The banknotes issued by the United States once again, triggering the world's major economies, especially in emerging market countries concerns. Because from the first quantitative easing monetary policy to see the situation, the Fed made a lot of dollars and do not stay in the United States, did not stimulate further private sector investment desire, but a large number of quantitative easing, the Fed made to the new influx of funds national market.

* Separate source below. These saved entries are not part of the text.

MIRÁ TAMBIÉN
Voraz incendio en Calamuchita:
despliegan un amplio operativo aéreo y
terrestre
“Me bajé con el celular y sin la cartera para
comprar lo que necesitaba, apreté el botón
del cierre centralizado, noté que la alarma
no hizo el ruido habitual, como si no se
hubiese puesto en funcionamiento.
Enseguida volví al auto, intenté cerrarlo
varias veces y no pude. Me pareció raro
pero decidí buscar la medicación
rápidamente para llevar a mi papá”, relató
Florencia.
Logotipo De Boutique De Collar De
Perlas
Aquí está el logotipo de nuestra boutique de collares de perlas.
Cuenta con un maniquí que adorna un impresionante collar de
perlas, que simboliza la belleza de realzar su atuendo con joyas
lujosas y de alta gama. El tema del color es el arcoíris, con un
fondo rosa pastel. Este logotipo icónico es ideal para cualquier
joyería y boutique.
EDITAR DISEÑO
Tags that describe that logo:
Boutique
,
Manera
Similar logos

In the past few months, emerging markets asset bubble continues to expand, the rising exchange rate of its currency, rising commodity prices is pushing up inflation expectations in emerging countries.The first round of quantitative easing Federal Reserve monetary policy began Nov. 25, 2008, financial crisis, the Fed announced it would buy government-sponsored enterprises Fannie Mae, Freddie Mac, Federal Home Loan Bank's direct real estate-related debt, Two rooms will be purchased by the Federal Government National Mortgage Association guaranteed mortgage-backed securities, marking the beginning of the first round of quantitative easing. 

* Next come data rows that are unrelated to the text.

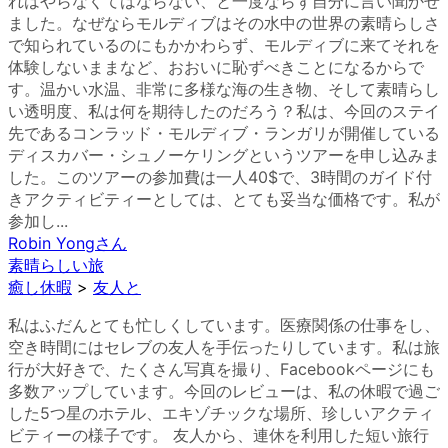
れはやらなくてはならない、と一度ならず自分に言い聞かせ
ました。なぜならモルディブはその水中の世界の素晴らしさ
で知られているのにもかかわらず、モルディブに来てそれを
体験しないままなど、おおいに恥ずべきことになるからで
す。温かい水温、非常に多様な海の生き物、そして素晴らし
い透明度、私は何を期待したのだろう？私は、今回のステイ
先であるコンラッド・モルディブ・ランガリが開催している
ディスカバー・シュノーケリングというツアーを申し込みま
した。このツアーの参加費は一人40$で、3時間のガイド付
きアクティビティーとしては、とても妥当な価格です。私が
参加し...
Robin Yong
さん
素晴らしい旅
癒し休暇
>
友人と
私はふだんとても忙しくしています。医療関係の仕事をし、
空き時間にはセレブの友人を手伝ったりしています。私は旅
行が大好きで、たくさん写真を撮り、Facebookページにも
多数アップしています。今回のレビューは、私の休暇で過ご
した5つ星のホテル、エキゾチックな場所、珍しいアクティ
ビティーの様子です。 友人から、連休を利用した短い旅行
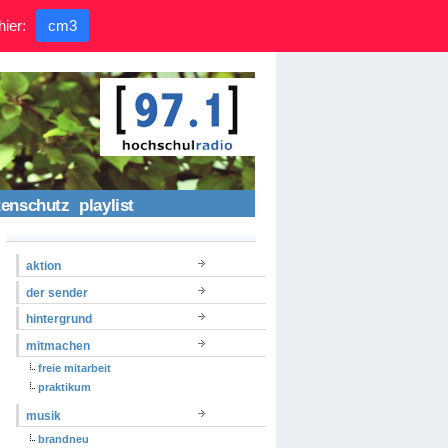
hier:
cm3
tenschutz
playlist
aktion
der sender
hintergrund
mitmachen
freie mitarbeit
praktikum
musik
brandneu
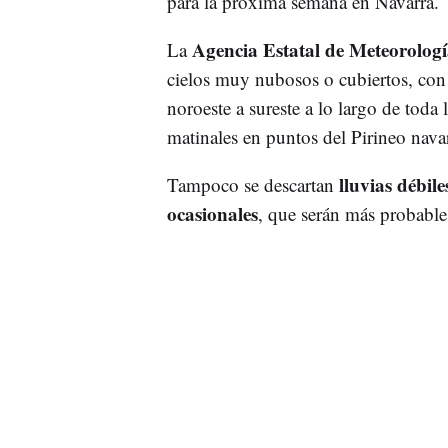
para la próxima semana en Navarra.
Agencia Estatal de Meteorolo
La
cielos muy nubosos o cubiertos, con
noroeste a sureste a lo largo de toda 
matinales en puntos del Pirineo nava
lluvias débil
Tampoco se descartan
ocasionales
, que serán más probable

Together in March 2009 to the end of the year before the fall of 300 billion U.S. dollars to buy longer-term Treasury securities, Federal Reserve policy of quantitative easing in the first round of the implementation of a total of 1.725 trillion U.S. dollars of assets purchased.April 28, 2010, the Federal Reserve interest rate statement issued after the meeting, not to mention and purchase agency mortgage backed securities and agency debt issues, which marks the first round of the Fed's formal end of quantitative easing.For the United States to restart the printing press, some experts said that in the United States continues to Maintaining a Low Level interest rate policy and massive quantitative easing monetary policy background, this will allow emerging countries to further appreciation of the currency to weaken the emerging countries in global competitiveness ; followed by the influx of hot money led to asset bubbles increase; Furthermore in order to prevent future large outflow of hot money, Malaysia, Thailand and other emerging countries have to suffer to further strengthen capital regulation.